▶ _WHAT YOU NEED TO DO_
Please print the data starting with the line that contains "phylum: Arthropoda" and going on through the last line of the data, both ends included.

▶ _TASK INPUTS_

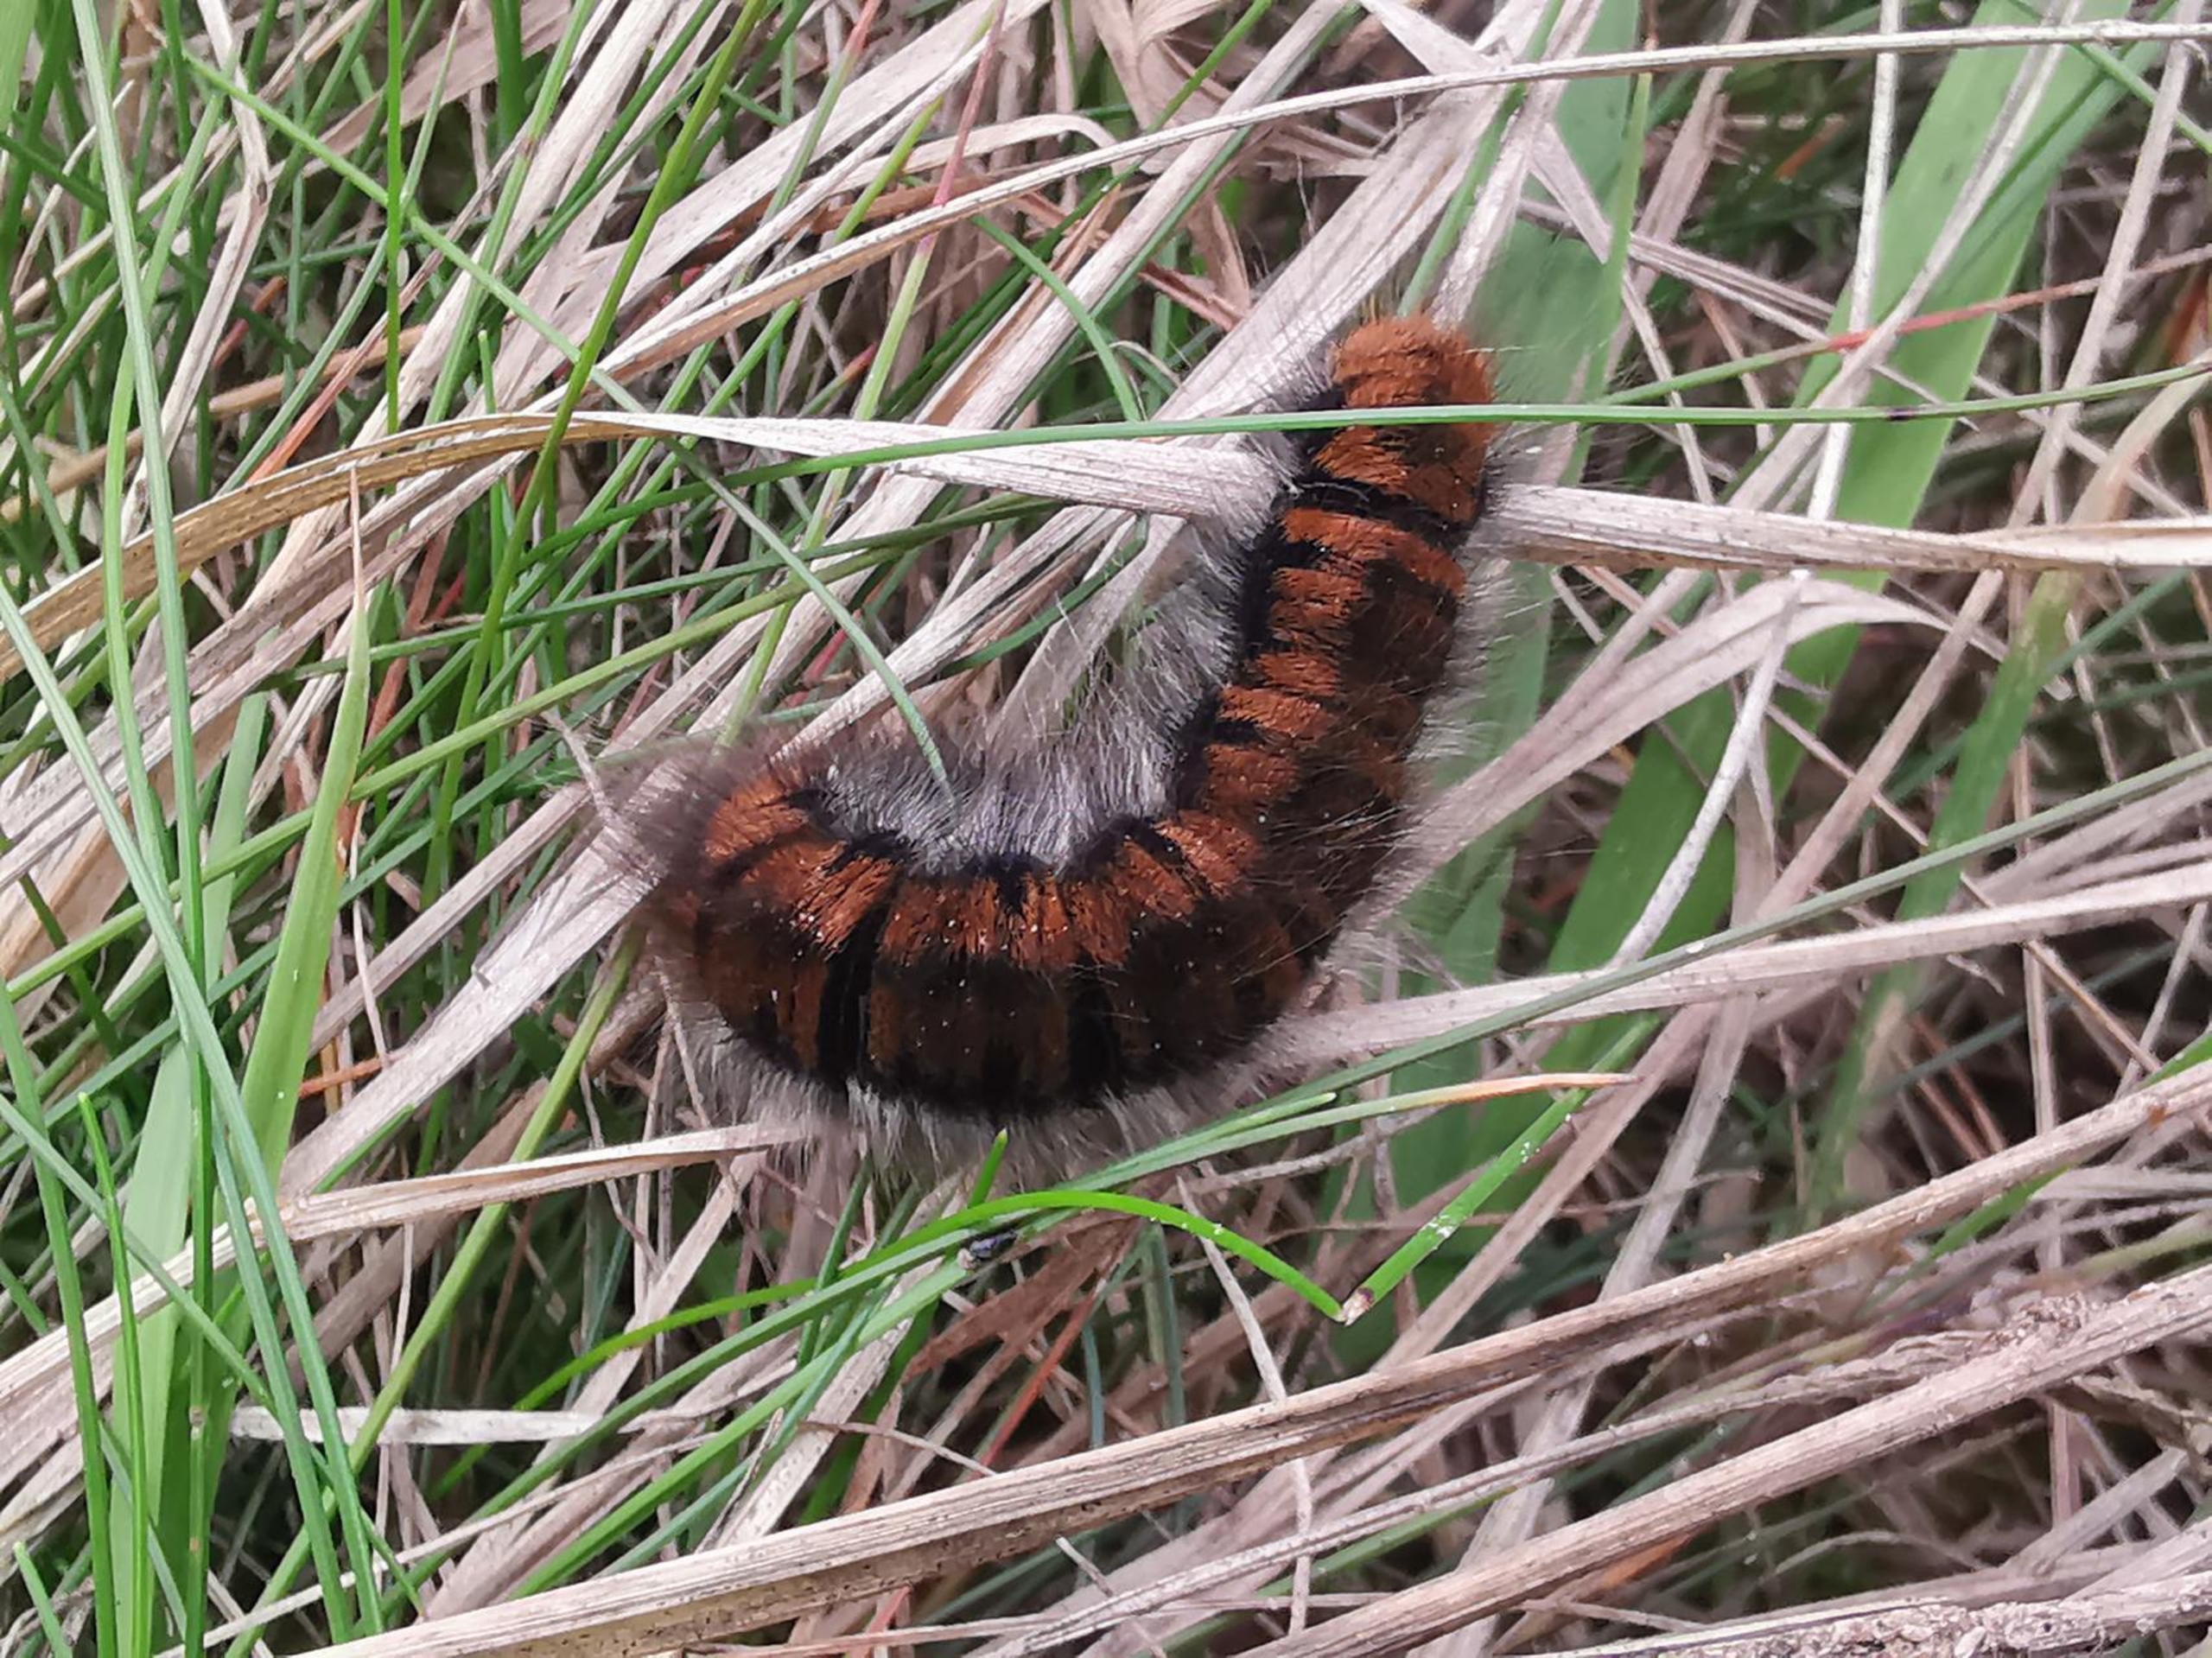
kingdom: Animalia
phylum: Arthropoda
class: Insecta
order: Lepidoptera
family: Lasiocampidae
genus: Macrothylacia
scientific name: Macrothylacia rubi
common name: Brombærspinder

▶ _FULL OUTPUT_
phylum: Arthropoda
class: Insecta
order: Lepidoptera
family: Lasiocampidae
genus: Macrothylacia
scientific name: Macrothylacia rubi
common name: Brombærspinder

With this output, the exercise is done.